Read More: How-to Guide: How To Create A 360 Degree Customer View

Second, denying that there was ever a problem is rarely a good move on a brand’s part. This means the company was most likely unaware that there was a bug in the algorithm affecting the pay of Samii, or any other drivers. If they were unaware, this means they refused to look into Samii’s problem until it escalated, encouraging him to cut to the chase and gain their consent in recording the call, displaying that he wants to be taken seriously. The story feels as if Uber failed to listen to Samii until they understood they could face bigger problems if they didn’t.

The most important problem is the pay structure that Samii says is “pretty widespread and pretty egregious. And I don't think Uber has any plans to fix it.”

Uber was once a revolutionary idea for ride-sharing and instantaneous transportation. As many innovative enterprises continue to invest in the expansion of different service offerings (i.e. meal delivery serving as just one example for Uber), they need to make sure they have all the kinks figured out.  

For example, the pay structure for customer spending and freelance employee earning, has notoriously been a complicated web of algorithms that have often been under scrutiny over the past few years. 

"Just as people ordering food can see how much they will pay in advance, delivery partners will now see how much they'll make on a delivery pre-tip, alongside other details before they decide to accept it," an Uber spokesperson told Salon. An Uber spokesperson also told Salon that it changed its pricing starting in 2019 to show an upfront fare to delivery people that they can accept or reject, intended to give delivery people the best expectations of their earnings at the outset of each trip.

In addition to the alleged underpayment, Samii told Salon that he has concerns about whether Uber Eats is sufficiently transparent about how employees get paid. "If you have to wait at a restaurant for 15 minutes, there's no way of knowing, 'Should I wait it out or should I cancel the order and not get paid?'" . 

He also claimed that Uber Eats is not considerate of bike couriers, from sending them on inconvenient routes (such as having to cross highways and bridges) to paying people who deliver by bicycle using the same standards that are applied for cars.

An Uber spokesperson told Salon that they work to ensure that the price for each trip accurately reflects the distance, effort and time required of their delivery personnel. A spokesperson also told Salon that if orders take longer than expected and the courier is forced to wait, their final receipt will show that they earned more than the upfront price they had accepted.

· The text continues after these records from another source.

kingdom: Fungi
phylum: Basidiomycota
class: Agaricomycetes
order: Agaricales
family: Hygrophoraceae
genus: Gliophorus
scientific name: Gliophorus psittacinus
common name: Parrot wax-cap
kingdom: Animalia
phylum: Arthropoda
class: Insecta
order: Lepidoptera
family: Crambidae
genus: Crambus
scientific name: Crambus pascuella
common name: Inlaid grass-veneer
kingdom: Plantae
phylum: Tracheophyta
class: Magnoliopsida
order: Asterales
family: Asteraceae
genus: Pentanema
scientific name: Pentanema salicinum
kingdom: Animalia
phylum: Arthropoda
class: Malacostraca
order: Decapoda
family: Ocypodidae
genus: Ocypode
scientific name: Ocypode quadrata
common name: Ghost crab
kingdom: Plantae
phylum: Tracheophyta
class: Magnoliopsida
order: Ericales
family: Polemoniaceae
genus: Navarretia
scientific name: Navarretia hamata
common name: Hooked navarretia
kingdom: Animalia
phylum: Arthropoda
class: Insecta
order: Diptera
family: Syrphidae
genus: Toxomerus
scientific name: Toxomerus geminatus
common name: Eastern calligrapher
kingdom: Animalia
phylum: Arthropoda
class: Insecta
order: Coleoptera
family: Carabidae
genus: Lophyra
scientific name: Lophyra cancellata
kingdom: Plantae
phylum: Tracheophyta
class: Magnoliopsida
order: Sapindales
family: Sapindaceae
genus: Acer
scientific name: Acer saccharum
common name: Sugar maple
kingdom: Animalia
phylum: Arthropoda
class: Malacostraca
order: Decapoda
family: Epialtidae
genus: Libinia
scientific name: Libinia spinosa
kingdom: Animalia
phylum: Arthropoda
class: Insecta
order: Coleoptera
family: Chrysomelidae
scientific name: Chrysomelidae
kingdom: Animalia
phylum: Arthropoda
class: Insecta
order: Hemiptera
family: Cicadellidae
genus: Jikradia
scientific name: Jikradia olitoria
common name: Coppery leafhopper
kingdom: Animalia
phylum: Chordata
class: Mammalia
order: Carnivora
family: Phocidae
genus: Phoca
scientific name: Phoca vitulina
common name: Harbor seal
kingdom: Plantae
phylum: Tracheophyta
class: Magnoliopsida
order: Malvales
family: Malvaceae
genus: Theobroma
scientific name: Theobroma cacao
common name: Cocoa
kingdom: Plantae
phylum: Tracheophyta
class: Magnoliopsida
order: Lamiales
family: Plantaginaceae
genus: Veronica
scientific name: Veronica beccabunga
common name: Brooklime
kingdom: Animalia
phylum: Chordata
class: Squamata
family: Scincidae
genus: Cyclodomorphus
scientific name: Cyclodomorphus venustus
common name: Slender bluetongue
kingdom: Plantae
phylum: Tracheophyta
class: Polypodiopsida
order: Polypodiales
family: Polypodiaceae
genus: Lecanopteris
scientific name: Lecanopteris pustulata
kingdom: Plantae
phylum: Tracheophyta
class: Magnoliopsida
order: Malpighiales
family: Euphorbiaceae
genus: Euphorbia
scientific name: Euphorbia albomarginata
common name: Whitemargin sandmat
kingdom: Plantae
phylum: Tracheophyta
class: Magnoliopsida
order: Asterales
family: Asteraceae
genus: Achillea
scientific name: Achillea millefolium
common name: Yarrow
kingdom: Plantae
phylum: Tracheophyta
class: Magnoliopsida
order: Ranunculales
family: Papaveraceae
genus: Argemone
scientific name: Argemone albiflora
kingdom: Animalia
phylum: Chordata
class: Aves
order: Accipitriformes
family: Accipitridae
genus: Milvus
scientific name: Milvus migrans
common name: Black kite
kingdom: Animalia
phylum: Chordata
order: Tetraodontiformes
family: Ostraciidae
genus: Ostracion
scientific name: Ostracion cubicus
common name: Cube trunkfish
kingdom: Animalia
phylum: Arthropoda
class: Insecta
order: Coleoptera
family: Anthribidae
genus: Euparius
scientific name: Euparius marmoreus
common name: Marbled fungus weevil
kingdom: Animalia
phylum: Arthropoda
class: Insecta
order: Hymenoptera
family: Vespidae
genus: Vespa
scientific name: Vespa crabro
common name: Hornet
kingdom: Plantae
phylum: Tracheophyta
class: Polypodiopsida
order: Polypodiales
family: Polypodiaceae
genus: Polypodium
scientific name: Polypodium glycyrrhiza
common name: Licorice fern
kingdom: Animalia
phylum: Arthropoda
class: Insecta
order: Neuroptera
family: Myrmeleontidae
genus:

Certain metrics such as effort and exact wait times are not always an easy data point to record because the entire experience is not always 100% smooth. The driver, restaurant, or customer can be at fault. And when there are a lot of pieces moving at a fast pace, there is little room for error in Uber’s algorithms to accurately and fairly record different metrics, whether it be for the sake of drivers, Uber, or most importantly, the customer.  

This is a time when the world is vulnerable, where every person and organization is adapting to life with a live virus in their midst, where no one is operating from a best-in-class pandemic playbook to survive modern financial Darwinism. Brands, including marketers and customer experience departments must become the very people they’re trying to reach. This means that among innovation, compliance, time and technology, humanity must become the greatest application.